Recruitment & Eligibility

• Status: COMPLETED
• Sex: All
• Target Recruitment: 50

Inclusion Criteria

• Be between 21 and 39 years of age.

• Signed Written Informed Consent and Investigator to record this on Case Report Form (CRF) in appropriate space.

• Be existing (i.e. successfully worn for 1-month prior to the study) soft contact lens wearers (no extended wear in the last 3 months, but silicone hydrogels in daily wear are allowed).

• Require a visual correction in both eyes (monovision allowed but no monofit).

• Have a contact lens spherical distance requirement between -1.00D and -6.00D in both eyes.

• Astigmatism of 1.00D or less in both eyes.

• Be able to wear the lens powers available for this study.

• Be correctable to a visual acuity of 20/30 or better in each eye.

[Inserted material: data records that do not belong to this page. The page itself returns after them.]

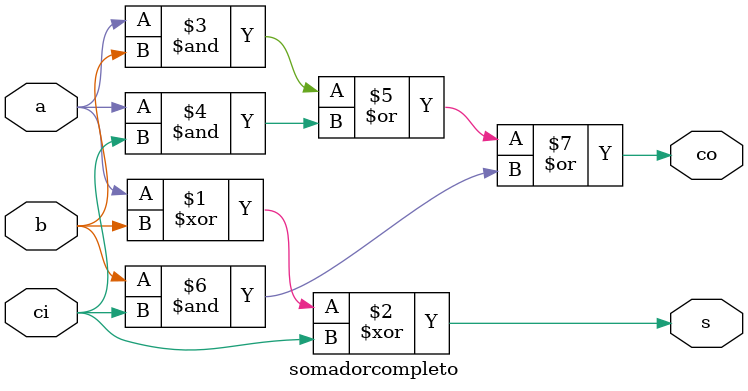
<source format=v>
module somadorcompleto (a, b, ci, s, co);
	input a, b, ci;
	output s, co;
	
	assign s = a ^ b ^ ci;
	assign co = a&b | a&ci | b&ci;
endmodule
</source>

• Have normal eyes with no evidence of abnormality or disease. For the purposes of this study a normal eye is defined as one having:

  • No amblyopia.
  • No evidence of lid abnormality or infection.
  • No conjunctival abnormality or infection.
  • No clinically significant slit lamp findings (i.e. edema, staining, scarring, vascularisation, infiltrates or abnormal opacities).
  • No other active ocular disease.

Exclusion Criteria

• Requires concurrent ocular medication.
• Any systemic illness which would contraindicate lens wear or the medical treatment of which would affect vision or successful lens wear.
• Clinically significant (Grade 3 or 4) corneal edema, corneal vascularisation, corneal staining, tarsal abnormalities, bulbar injection or any other abnormality of the cornea that would contraindicate contact lens wear.
• Diabetic.
• Infectious disease (e.g., hepatitis, tuberculosis) or an immunosuppressive disease (e.g., HIV).
• Extended lens wear in last 3 months.
• PMMA or RGP lens wear in the previous 8 weeks.
• Has had refractive surgery. Has had eye injury/surgery within 8 weeks immediately prior to enrollment for this study.
• Abnormal lacrimal secretions.
• Pre-existing ocular irritation that would preclude contact lens fitting.
• Keratoconus or other corneal irregularity.
• Pregnancy, lactating or planning a pregnancy at the time of enrollment.
• Participation in any concurrent clinical trial or in last 60 days."

Study & Design

• Study Type: INTERVENTIONAL
• Study Design: CROSSOVER

Primary Outcome Measures

Name	Time	Method
Lens Comfort	1-week follow-up	Lens comfort was evaluated via the subjective question: "How comfortable did your eyes feel at the end of the day when wearing the contact lenses you were provided?" (excellent/very good=5...very good=3...Poor=0)

Secondary Outcome Measures

Name	Time	Method
Comfort Throughout the Whole Day	1-week follow-up	Comfort throughout the day was evaluated via subjective question: "Comfort throughout the whole day" and is reported as an aggregate of "Agree Strongly and Agree Somewhat".